The plan was hailed by many environmental advocates but it angered some residents in neighborhoods that were slated to get new garbage facilities.

Upper East Siders were under the impression that plans for their waste transfer station — which sits right in the middle of Asphalt Green's recreation facility and near Carl Schurz Park — would not be built until at least 2018. Members of Community Board 8 had cheered at a meeting earlier this month when they heard that Mayor Michael Bloomberg's preliminary budget had delayed funding for the facility.

Funding has since been restored, and now, construction is set to start on E. 91st Street in fiscal year 2012.

Two other waterfront trash transfer stations in Manhattan are expected to move forward: one at West 59th Street and one at Gansevoort Street are slated to start in Fiscal Year 2013.

City officials promised to bring costs down through "value engineering." The city will reduce unnecessary design costs and will capitalize on labor agreements forged with construction unions to reduce costs further, Jason Post, a spokesman for the mayor, explained.

City Council Speaker Christine Quinn was "gratified" by the "commitment to sustainability on a borough level and [having] facilities moving into diverse neighborhoods, just not low-income neighborhoods of color."

May 5's executive budget will include funding for the facilities, Quinn said, noting, "We have prevented, by the council's advocacy, that backtracking away from that important environmental goal."

Lappin said she supported the "broad goals" of the city's solid waste management plan, especially in reducing the number of garbage trucks on the roads, but she didn't think a trash facility belonged in the "heart of a densely populated residential neighborhood." She particularly did not think it belonged within 600 feet of public housing projects and in the "middle of a park and athletic facility — Asphalt Green — that sees over 675,000 visits a year."

"That's not to mention the fact that the [facility] will lead to garbage trucks queuing daily in a neighborhood that already ranks among New York's worst in terms of air quality," Lappin said.

Residents in other neighborhoods, however, were thrilled.

"We are just overjoyed," said Morningside Heights resident Marie Ledoux, 82, who fought for 20 years with the Morningside Heights-West Harlem Sanitation Coalition in favor of the stations.
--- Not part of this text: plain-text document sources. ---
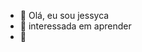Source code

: - 👋 Olá, eu sou jessyca
- 👀 interessada em aprender 
- 🌱 

<!---
marcelinojessyca/marcelinojessyca is a ✨ special ✨ repository because its `README.md` (this file) appears on your GitHub profile.
You can click the Preview link to take a look at your changes.
--->
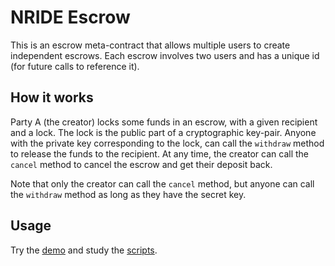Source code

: # NRIDE Escrow

This is an escrow meta-contract that allows multiple users to create independent
escrows. Each escrow involves two users and has a unique id (for future calls to
reference it).

## How it works

Party A (the creator) locks some funds in an escrow, with a given recipient and
a lock. The lock is the public part of a cryptographic key-pair. Anyone with the
private key corresponding to the lock, can call the `withdraw` method to release
the funds to the recipient. At any time, the creator can call the `cancel` 
method to cancel the escrow and get their deposit back.

Note that only the creator can call the `cancel` method, but anyone can call the 
`withdraw` method as long as they have the secret key.

## Usage

Try the [demo](../README.md#demo) and study the [scripts](../scripts/escrow/).
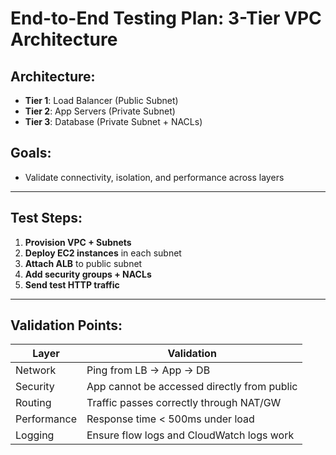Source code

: # End-to-End Testing Plan: 3-Tier VPC Architecture

## Architecture:
- **Tier 1**: Load Balancer (Public Subnet)
- **Tier 2**: App Servers (Private Subnet)
- **Tier 3**: Database (Private Subnet + NACLs)

## Goals:
- Validate connectivity, isolation, and performance across layers

---

## Test Steps:

1. **Provision VPC + Subnets**
2. **Deploy EC2 instances** in each subnet
3. **Attach ALB** to public subnet
4. **Add security groups + NACLs**
5. **Send test HTTP traffic**

---

## Validation Points:

| Layer     | Validation                                  |
|-----------|---------------------------------------------|
| Network   | Ping from LB → App → DB                     |
| Security  | App cannot be accessed directly from public |
| Routing   | Traffic passes correctly through NAT/GW     |
| Performance | Response time < 500ms under load         |
| Logging   | Ensure flow logs and CloudWatch logs work   |
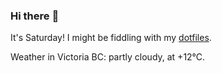 ### Hi there :wave:

It's Saturday! I might be fiddling with my [dotfiles](https://github.com/bewuethr/dotfiles).

Weather in Victoria BC: partly cloudy, at +12°C.
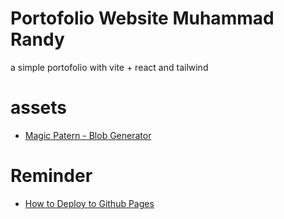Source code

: # Portofolio Website Muhammad Randy

a simple portofolio with vite + react and tailwind

# assets

- [Magic Patern - Blob Generator](https://www.magicpattern.design/tools/blob-generator)

# Reminder

- [How to Deploy to Github Pages](https://medium.com/@badreddine.boudaoud21/create-a-react-app-with-vite-and-deploy-it-on-github-48b82e19f821)
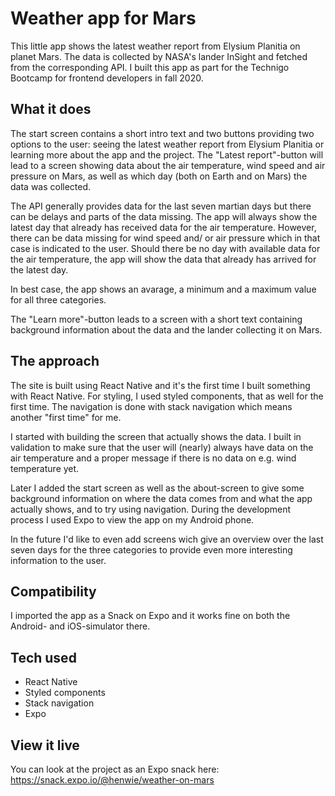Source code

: # Weather app for Mars

This little app shows the latest weather report from Elysium Planitia on planet Mars. The data is collected by NASA's lander InSight and fetched from the corresponding API. I built this app as part for the Technigo Bootcamp for frontend developers in fall 2020. 

## What it does

The start screen contains a short intro text and two buttons providing two options to the user: seeing the latest weather report from Elysium Planitia or learning more about the app and the project. The "Latest report"-button will lead to a screen showing data about the air temperature, wind speed and air pressure on Mars, as well as which day (both on Earth and on Mars) the data was collected. 

The API generally provides data for the last seven martian days but there can be delays and parts of the data missing. The app will always show the latest day that already has received data for the air temperature. However, there can be data missing for wind speed and/ or air pressure which in that case is indicated to the user. Should there be no day with available data for the air temperature, the app will show the data that already has arrived for the latest day. 

In best case, the app shows an avarage, a minimum and a maximum value for all three categories. 

The "Learn more"-button leads to a screen with a short text containing background information about the data and the lander collecting it on Mars. 

## The approach

The site is built using React Native and it's the first time I built something with React Native. For styling, I used styled components, that as well for the first time. The navigation is done with stack navigation which means another "first time" for me.

I started with building the screen that actually shows the data. I built in validation to make sure that the user will (nearly) always have data on the air temperature and a proper message if there is no data on e.g. wind temperature yet. 

Later I added the start screen as well as the about-screen to give some background information on where the data comes from and what the app actually shows, and to try using navigation. During the development process I used Expo to view the app on my Android phone.

In the future I'd like to even add screens wich give an overview over the last seven days for the three categories to provide even more interesting information to the user. 

## Compatibility

I imported the app as a Snack on Expo and it works fine on both the Android- and iOS-simulator there.

## Tech used

- React Native
- Styled components
- Stack navigation
- Expo

## View it live

You can look at the project as an Expo snack here: https://snack.expo.io/@henwie/weather-on-mars 

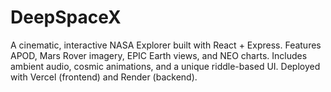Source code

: # DeepSpaceX
A cinematic, interactive NASA Explorer built with React + Express. Features APOD, Mars Rover imagery, EPIC Earth views, and NEO charts. Includes ambient audio, cosmic animations, and a unique riddle-based UI. Deployed with Vercel (frontend) and Render (backend).
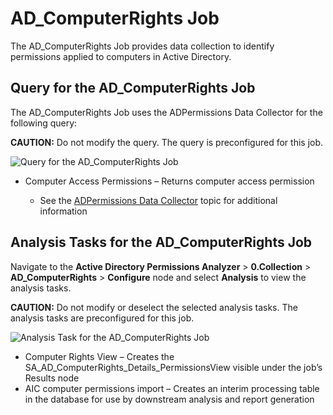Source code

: # AD_ComputerRights Job

The AD_ComputerRights Job provides data collection to identify permissions applied to computers in
Active Directory.

## Query for the AD_ComputerRights Job

The AD_ComputerRights Job uses the ADPermissions Data Collector for the following query:

**CAUTION:** Do not modify the query. The query is preconfigured for this job.

![Query for the AD_ComputerRights Job](/img/product_docs/accessanalyzer/solutions/activedirectorypermissionsanalyzer/collection/computerrightsquery.webp)

- Computer Access Permissions – Returns computer access permission

  - See the [ADPermissions Data Collector](/docs/accessanalyzer/12.0/administration/data-collectors/adpermissions/overview.md)
    topic for additional information

## Analysis Tasks for the AD_ComputerRights Job

Navigate to the **Active Directory Permissions Analyzer** > **0.Collection** >
**AD_ComputerRights** > **Configure** node and select **Analysis** to view the analysis tasks.

**CAUTION:** Do not modify or deselect the selected analysis tasks. The analysis tasks are
preconfigured for this job.

![Analysis Task for the AD_ComputerRights Job](/img/product_docs/accessanalyzer/solutions/activedirectorypermissionsanalyzer/collection/computerrightsanalysis.webp)

- Computer Rights View – Creates the SA_AD_ComputerRights_Details_PermissionsView visible under the
  job’s Results node
- AIC computer permissions import – Creates an interim processing table in the database for use by
  downstream analysis and report generation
Her group thought Manhattan wasn't pulling its weight in handling its own trash.

"We're just delighted that the whole thing is back on track," she said, looking forward to hundreds of diesel-spewing trucks being take off the road, reducing pollution from Morningside Heights to the George Washington Bridge.

"That will be relief for the people who live there," she said. "We hope it will proceed as scheduled."